According to one aspect of the present invention, four theoretical
stages are provided between the liquid and vapor feed and three
stages between the vapor feed and bottoms for the C.sub.1 and
C.sub.3 separation. Of course, other numbers of theoretical stages
could also be used.
[0033] In the extraction column, 90% of the C.sub.3 flows to the
column bottoms, which contains no more than 10 mole % of C.sub.1.

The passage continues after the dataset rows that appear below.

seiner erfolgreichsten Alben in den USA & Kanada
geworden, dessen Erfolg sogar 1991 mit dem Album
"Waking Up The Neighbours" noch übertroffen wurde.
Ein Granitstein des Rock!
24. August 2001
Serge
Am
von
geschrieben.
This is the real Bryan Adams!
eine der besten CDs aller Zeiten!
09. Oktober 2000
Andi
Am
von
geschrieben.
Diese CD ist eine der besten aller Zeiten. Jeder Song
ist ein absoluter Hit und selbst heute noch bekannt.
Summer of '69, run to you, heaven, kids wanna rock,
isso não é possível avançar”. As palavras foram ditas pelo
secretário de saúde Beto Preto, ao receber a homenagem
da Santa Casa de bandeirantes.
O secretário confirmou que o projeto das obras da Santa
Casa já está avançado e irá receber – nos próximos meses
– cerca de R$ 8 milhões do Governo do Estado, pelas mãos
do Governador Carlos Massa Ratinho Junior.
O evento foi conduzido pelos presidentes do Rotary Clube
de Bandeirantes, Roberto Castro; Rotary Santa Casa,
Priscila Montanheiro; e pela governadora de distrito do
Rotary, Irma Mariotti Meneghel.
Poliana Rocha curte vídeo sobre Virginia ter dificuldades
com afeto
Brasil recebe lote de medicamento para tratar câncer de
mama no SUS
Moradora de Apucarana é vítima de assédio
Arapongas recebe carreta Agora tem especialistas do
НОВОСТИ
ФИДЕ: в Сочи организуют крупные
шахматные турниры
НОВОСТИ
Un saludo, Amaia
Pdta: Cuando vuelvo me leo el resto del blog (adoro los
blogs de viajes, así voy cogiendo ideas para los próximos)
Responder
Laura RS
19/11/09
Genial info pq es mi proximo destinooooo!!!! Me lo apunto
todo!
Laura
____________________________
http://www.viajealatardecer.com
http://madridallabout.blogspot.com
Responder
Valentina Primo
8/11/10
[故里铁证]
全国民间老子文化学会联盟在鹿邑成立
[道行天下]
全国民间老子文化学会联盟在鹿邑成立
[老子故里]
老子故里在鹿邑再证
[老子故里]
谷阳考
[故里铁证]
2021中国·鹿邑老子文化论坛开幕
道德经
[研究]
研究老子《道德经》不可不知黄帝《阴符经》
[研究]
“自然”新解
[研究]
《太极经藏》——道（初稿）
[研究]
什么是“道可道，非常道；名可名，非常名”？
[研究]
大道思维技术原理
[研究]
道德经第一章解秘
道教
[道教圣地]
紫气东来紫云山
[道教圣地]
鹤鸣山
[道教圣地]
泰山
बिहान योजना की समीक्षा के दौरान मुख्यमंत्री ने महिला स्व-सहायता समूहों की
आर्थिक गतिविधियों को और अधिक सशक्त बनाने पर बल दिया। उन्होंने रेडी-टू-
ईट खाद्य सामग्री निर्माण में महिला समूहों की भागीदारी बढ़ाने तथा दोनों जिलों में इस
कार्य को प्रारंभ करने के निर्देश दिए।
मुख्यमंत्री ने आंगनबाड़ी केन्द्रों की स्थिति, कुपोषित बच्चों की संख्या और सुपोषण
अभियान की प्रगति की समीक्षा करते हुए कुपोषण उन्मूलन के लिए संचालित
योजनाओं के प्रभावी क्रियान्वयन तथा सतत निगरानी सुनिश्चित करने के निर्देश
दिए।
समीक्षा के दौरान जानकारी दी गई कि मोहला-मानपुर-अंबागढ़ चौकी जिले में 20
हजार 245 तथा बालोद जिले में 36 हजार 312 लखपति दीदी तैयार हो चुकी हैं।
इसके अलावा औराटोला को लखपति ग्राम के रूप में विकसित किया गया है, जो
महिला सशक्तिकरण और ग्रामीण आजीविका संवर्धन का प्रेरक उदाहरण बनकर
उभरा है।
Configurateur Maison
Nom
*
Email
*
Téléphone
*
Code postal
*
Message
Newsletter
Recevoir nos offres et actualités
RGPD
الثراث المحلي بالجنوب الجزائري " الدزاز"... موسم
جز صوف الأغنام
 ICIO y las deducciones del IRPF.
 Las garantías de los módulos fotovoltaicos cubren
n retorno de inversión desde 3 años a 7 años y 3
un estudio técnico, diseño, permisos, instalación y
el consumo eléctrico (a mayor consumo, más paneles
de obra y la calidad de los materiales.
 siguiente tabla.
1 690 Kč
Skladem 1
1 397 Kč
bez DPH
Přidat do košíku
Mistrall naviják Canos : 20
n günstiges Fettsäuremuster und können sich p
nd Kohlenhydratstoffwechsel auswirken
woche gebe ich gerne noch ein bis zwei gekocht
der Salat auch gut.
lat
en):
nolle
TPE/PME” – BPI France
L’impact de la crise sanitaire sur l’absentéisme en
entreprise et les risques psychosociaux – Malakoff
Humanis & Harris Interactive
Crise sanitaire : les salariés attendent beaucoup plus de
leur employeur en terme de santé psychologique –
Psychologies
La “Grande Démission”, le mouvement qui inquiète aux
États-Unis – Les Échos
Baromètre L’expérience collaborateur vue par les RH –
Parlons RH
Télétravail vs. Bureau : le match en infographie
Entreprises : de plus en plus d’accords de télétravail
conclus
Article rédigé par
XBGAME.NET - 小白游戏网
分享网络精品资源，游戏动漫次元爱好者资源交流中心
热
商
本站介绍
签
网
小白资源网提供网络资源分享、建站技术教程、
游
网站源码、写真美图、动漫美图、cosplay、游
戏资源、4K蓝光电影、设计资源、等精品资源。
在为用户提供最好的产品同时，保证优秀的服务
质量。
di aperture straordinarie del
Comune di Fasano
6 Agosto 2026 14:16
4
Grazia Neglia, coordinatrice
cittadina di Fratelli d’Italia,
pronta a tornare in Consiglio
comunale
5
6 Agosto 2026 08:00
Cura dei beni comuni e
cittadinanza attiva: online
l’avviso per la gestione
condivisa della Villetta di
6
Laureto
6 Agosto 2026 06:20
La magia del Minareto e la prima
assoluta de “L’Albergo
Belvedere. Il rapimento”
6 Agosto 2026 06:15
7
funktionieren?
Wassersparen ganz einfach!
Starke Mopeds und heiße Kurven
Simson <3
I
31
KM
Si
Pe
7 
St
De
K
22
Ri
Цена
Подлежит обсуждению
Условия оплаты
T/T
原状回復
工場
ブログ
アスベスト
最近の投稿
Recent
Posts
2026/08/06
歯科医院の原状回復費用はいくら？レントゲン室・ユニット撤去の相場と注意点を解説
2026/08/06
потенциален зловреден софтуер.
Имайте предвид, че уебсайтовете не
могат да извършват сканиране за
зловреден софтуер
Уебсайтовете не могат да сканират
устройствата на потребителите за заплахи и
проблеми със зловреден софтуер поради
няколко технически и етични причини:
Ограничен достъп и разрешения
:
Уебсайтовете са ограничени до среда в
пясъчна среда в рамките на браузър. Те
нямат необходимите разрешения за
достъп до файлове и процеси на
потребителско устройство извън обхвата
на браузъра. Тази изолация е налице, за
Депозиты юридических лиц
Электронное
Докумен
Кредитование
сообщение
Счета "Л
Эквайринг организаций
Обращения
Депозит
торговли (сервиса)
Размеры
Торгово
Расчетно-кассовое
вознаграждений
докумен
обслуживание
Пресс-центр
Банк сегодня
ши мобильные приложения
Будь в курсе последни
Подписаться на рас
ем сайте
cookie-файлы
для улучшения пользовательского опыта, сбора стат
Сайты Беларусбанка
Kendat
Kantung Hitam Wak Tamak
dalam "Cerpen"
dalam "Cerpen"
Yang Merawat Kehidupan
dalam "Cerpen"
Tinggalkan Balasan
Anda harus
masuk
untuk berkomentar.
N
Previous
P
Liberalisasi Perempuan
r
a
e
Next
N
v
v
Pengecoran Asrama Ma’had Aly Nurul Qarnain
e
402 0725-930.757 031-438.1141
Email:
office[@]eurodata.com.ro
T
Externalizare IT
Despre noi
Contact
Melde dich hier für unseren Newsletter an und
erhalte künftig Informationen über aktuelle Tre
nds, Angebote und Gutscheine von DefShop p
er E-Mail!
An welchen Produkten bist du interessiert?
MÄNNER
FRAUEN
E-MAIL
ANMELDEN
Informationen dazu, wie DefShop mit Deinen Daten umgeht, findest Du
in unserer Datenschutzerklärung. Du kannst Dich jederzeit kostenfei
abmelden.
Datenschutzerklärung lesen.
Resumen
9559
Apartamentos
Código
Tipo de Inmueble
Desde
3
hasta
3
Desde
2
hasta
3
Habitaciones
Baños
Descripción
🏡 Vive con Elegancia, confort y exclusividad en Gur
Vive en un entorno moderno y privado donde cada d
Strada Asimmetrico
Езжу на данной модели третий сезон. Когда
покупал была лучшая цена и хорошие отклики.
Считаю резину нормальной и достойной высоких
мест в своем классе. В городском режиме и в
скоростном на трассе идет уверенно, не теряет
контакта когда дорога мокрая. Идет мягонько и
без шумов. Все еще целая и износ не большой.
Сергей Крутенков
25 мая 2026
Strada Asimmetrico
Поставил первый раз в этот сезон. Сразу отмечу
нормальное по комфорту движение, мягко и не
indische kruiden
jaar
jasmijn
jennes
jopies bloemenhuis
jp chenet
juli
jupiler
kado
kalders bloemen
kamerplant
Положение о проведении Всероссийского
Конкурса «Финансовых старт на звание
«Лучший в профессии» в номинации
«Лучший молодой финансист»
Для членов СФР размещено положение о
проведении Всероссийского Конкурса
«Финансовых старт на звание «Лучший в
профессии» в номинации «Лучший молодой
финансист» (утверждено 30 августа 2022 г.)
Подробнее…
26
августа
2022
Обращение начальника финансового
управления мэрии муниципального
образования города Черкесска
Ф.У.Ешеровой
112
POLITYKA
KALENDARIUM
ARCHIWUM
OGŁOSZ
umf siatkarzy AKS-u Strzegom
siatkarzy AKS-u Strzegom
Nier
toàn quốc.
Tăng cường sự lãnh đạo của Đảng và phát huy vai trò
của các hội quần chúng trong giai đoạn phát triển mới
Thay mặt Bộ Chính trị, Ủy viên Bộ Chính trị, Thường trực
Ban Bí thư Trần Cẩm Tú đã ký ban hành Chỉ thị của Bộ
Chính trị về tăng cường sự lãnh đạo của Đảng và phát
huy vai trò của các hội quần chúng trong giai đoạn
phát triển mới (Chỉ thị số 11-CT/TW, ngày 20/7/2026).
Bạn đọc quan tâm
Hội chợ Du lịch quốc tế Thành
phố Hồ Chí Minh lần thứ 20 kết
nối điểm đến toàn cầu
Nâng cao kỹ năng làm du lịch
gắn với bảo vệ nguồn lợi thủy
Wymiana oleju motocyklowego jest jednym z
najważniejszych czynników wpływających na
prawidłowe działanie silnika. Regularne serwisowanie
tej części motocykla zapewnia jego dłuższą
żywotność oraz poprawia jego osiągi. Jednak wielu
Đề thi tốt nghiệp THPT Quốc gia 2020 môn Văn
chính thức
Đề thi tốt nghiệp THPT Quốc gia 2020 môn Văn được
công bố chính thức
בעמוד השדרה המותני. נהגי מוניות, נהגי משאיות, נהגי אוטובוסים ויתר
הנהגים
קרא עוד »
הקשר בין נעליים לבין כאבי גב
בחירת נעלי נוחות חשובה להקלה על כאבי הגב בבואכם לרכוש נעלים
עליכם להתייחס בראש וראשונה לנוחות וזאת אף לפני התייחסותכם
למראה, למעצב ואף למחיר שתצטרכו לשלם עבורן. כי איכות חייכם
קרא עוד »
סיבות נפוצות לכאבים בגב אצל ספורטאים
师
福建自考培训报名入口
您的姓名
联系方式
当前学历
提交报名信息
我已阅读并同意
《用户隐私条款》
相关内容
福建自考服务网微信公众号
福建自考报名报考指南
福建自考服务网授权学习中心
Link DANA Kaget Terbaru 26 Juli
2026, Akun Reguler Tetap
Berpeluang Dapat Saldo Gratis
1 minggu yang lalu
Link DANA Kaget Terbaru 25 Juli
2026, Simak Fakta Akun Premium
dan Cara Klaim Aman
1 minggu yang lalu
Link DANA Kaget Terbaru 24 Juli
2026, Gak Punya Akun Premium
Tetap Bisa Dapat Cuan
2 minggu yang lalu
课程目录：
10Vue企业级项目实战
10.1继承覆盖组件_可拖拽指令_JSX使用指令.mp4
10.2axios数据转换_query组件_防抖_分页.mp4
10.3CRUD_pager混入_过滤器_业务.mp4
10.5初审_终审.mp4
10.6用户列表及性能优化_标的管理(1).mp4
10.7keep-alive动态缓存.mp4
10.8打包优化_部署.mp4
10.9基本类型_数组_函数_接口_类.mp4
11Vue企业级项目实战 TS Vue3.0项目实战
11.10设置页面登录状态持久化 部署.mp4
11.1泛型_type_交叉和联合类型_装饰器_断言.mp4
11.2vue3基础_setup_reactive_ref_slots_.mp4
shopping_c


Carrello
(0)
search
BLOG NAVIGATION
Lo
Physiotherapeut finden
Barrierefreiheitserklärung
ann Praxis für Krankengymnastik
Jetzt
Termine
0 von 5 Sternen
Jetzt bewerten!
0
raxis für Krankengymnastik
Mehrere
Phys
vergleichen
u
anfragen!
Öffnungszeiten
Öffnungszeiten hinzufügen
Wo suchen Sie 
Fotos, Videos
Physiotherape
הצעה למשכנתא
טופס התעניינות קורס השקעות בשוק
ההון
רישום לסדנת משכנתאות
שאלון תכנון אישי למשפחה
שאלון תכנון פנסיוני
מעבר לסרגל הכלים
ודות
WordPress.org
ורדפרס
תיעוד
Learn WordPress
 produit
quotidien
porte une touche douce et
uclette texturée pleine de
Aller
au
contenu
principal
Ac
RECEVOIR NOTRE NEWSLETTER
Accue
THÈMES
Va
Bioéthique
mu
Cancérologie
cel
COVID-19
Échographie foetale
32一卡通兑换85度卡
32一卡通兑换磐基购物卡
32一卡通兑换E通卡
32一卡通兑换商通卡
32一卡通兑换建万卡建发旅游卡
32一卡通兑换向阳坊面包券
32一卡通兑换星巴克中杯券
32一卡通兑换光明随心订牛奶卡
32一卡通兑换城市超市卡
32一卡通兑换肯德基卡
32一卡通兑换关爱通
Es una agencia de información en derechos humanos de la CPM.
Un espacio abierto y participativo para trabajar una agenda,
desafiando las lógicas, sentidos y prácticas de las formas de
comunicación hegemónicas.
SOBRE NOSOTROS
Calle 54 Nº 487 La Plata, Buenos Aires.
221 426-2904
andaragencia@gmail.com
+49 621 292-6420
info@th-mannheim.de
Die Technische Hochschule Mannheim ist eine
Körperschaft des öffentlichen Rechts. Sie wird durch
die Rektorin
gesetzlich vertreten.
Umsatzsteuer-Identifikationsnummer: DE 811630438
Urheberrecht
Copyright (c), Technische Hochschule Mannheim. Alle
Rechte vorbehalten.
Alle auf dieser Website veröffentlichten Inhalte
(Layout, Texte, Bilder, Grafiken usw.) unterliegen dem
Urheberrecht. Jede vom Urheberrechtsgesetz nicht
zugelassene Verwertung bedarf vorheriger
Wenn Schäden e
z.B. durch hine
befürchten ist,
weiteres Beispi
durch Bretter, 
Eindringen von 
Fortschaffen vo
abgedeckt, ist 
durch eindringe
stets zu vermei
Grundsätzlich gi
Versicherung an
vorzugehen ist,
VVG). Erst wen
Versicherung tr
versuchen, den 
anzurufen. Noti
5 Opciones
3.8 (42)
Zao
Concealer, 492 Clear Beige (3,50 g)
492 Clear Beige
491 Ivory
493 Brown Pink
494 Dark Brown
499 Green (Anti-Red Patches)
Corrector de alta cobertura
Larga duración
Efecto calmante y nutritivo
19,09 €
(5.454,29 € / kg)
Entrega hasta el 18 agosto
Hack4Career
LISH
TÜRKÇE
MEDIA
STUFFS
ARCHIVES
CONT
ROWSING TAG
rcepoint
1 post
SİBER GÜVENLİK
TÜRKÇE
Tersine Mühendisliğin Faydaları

Vapor leaving the C.sub.3 extraction column 225 is recondensed when
mixed with cold LNG in the gas direct-contact condenser. To ensure
that the condensed liquid is easily pumped with pump 265, cold LNG
flow to the gas direct-contact condenser 295 is at least 20% more
than vapor flow.
[0034] Preferably, LNG mixes in gas direct-contact condenser 295
with overhead vapor from the C.sub.3 extraction column 225. The
overhead vapor may be a C.sub.1 rich stream analogous to C.sub.1
rich stream 112 discussed in reference to FIG. 1. This C1 rich
stream may be mixed with the LNG stream 100 in gas direct-contact
condenser 295 to produce lean LNG 216 To ensure that condensed
liquid stays in the liquid phase, LNG leaving the direct-contact
condenser 295 may be sub-cooled at least 5 deg. C. The subcooling
requires about 11% of the cold pumpout LNG to recon-dense and
refrigerate the extractor overhead vapor. Condensed LNG is pumped
up to pipeline required pressure, regasified in LNG vaporizer 280,
and sent to the gas pipeline.
[0035] The foregoing description of various embodiments of the
invention has been presented for purposes of illustration and
description. It is not intended to be exhaustive or to limit the
invention to the precise form disclosed, and modifications and
variations are possible in light of the above teachings or may be
acquired from practice of the invention. As an example, while the
present invention discloses various embodiments as used in a LNG
receiving terminal, similar components could also be implemented at
a baseload plant. Hence, the embodiments were chosen and described
in order to explain the principles of the invention and its
practical application to enable one skilled in the art to utilize
the invention in various embodiments and with various modifications
as are suited to the particular use contemplated.